Published in final edited form as: Biochem Pharmacol. 2007 Jul 27;74(8):1283–1291. doi: 10.1016/j.bcp.2007.07.034

Figure 1.

Figure 1

Bupropion inhibits nAChRs on VTA dopamine neurons. a) Bath application of 1 μM nicotine increases action potential frequency (n = 7). b) In slices pretreated with 1 μM bupropion nicotine does not alter action potential frequency in dopamine neurons (n = 4). c) Summary of average action potential firing rates in VTA dopamine neurons under different treatement paradigms. Acute application of nicotine (1μM) induced a significant increase in action potential activity relative to pre-nicotine baseline activity (n = 7, * p<0.05 by paired t-test). In acute tests of bupropion’s effects on action potential activity, baseline firing rate was sampled and averaged over 2 min immediately prior to 1 μM bupropion, which was perfused for at least 20 min prior to sampling the frequency for another 2 min. Under these conditions, bupropion also a significant increase in firing rate (n=6, * p<0.05 by paired t-test), but the magnitude of the change was smaller than nicotine. d) For assessing interaction of bupropion with nAChRs directly, responses to focal application of 1 mM ACh onto VTA dopamine neurons were used. In control cells without bupropion treatment, rapid inward currents were seen in the presence of inhibitors of synaptic transmission. The lower trace illustrates the lack of response from a neuron following pretreatment with 10 μM bupropion for > 2 hrs. e) To assess the sensitivity to bupropion, slices were pretreated with with various concentrations of the drug for > 2 hrs.
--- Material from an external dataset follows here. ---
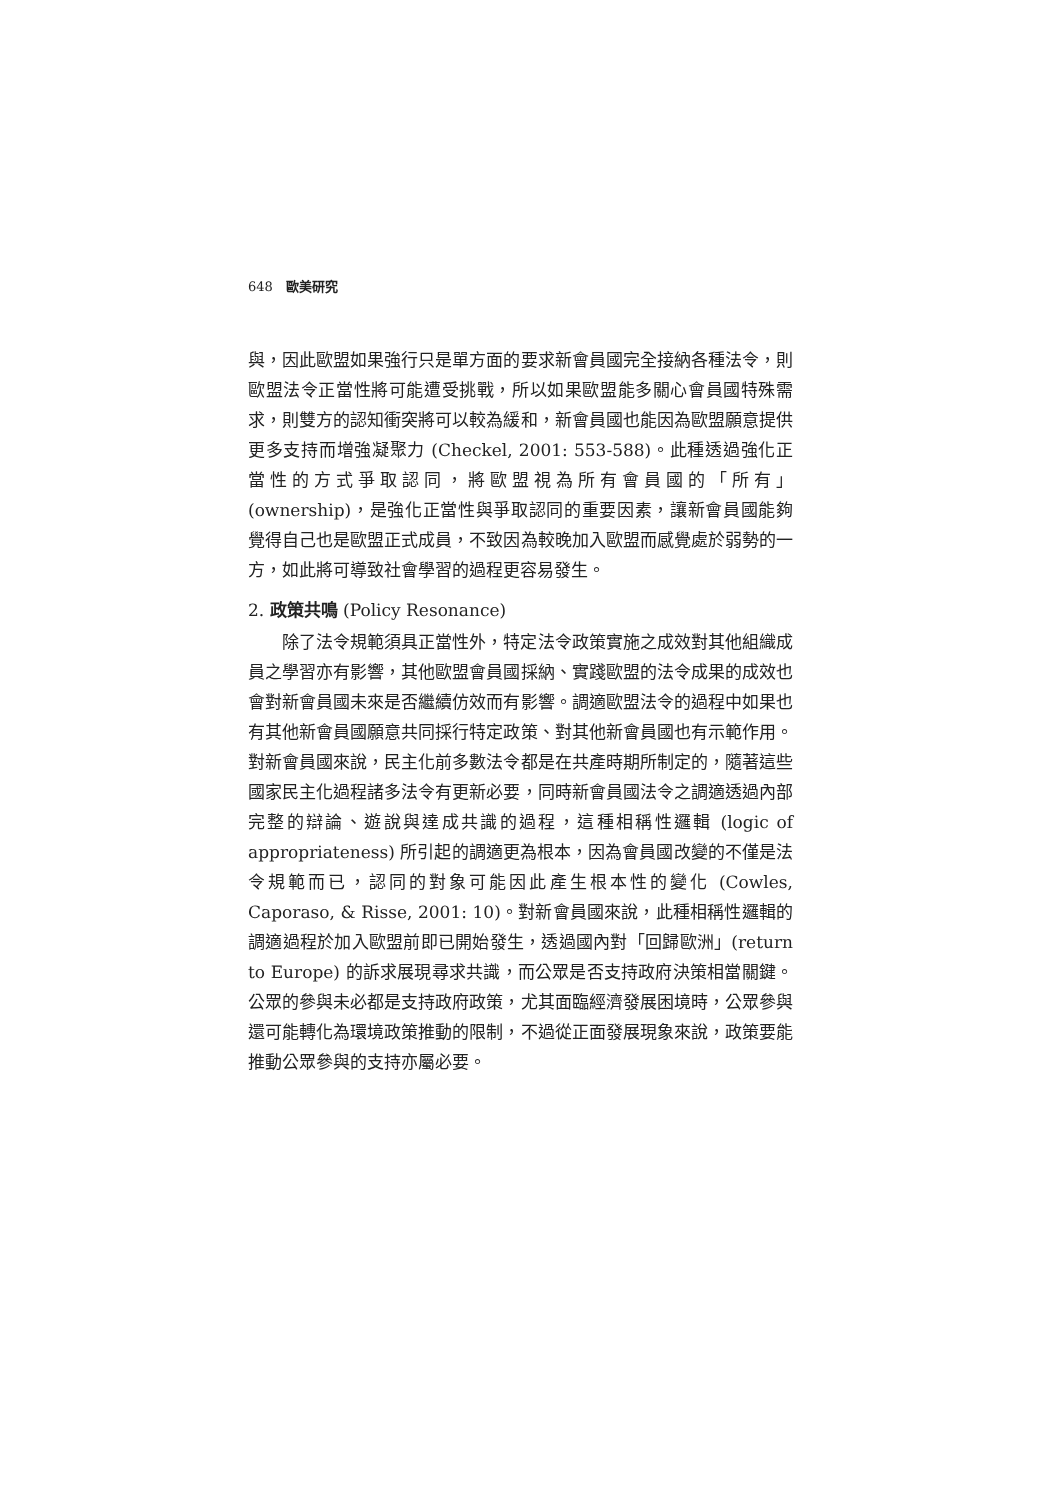648　歐美研究
與，因此歐盟如果強行只是單方面的要求新會員國完全接納各種法令，則歐盟法令正當性將可能遭受挑戰，所以如果歐盟能多關心會員國特殊需求，則雙方的認知衝突將可以較為緩和，新會員國也能因為歐盟願意提供更多支持而增強凝聚力 (Checkel, 2001: 553-588)。此種透過強化正當性的方式爭取認同，將歐盟視為所有會員國的「所有」(ownership)，是強化正當性與爭取認同的重要因素，讓新會員國能夠覺得自己也是歐盟正式成員，不致因為較晚加入歐盟而感覺處於弱勢的一方，如此將可導致社會學習的過程更容易發生。
2. 政策共鳴 (Policy Resonance)
除了法令規範須具正當性外，特定法令政策實施之成效對其他組織成員之學習亦有影響，其他歐盟會員國採納、實踐歐盟的法令成果的成效也會對新會員國未來是否繼續仿效而有影響。調適歐盟法令的過程中如果也有其他新會員國願意共同採行特定政策、對其他新會員國也有示範作用。對新會員國來說，民主化前多數法令都是在共產時期所制定的，隨著這些國家民主化過程諸多法令有更新必要，同時新會員國法令之調適透過內部完整的辯論、遊說與達成共識的過程，這種相稱性邏輯 (logic of appropriateness) 所引起的調適更為根本，因為會員國改變的不僅是法令規範而已，認同的對象可能因此產生根本性的變化 (Cowles, Caporaso, & Risse, 2001: 10)。對新會員國來說，此種相稱性邏輯的調適過程於加入歐盟前即已開始發生，透過國內對「回歸歐洲」(return to Europe) 的訴求展現尋求共識，而公眾是否支持政府決策相當關鍵。公眾的參與未必都是支持政府政策，尤其面臨經濟發展困境時，公眾參與還可能轉化為環境政策推動的限制，不過從正面發展現象來說，政策要能推動公眾參與的支持亦屬必要。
Summary data of the inhibition of the ACh-induced inward current by a range of bupropion concentrations. (N= 23, 22, 17, 13 for 0, 0.1, 1, and 10 μM, respectively, * p < 0.01). Note that bupropion also blocks the increase in noise induced by nicotine, as with other nAChR antagonists [20], further supporting the idea that bupropion directly inhibits nAChRs on the dopamine neurons. Recordings of membrane potential were made in amphotericin perforated-patch whole-cell current clamp mode. Recordings of the current induced by nicotine were made in normal whole-cell voltage clamp.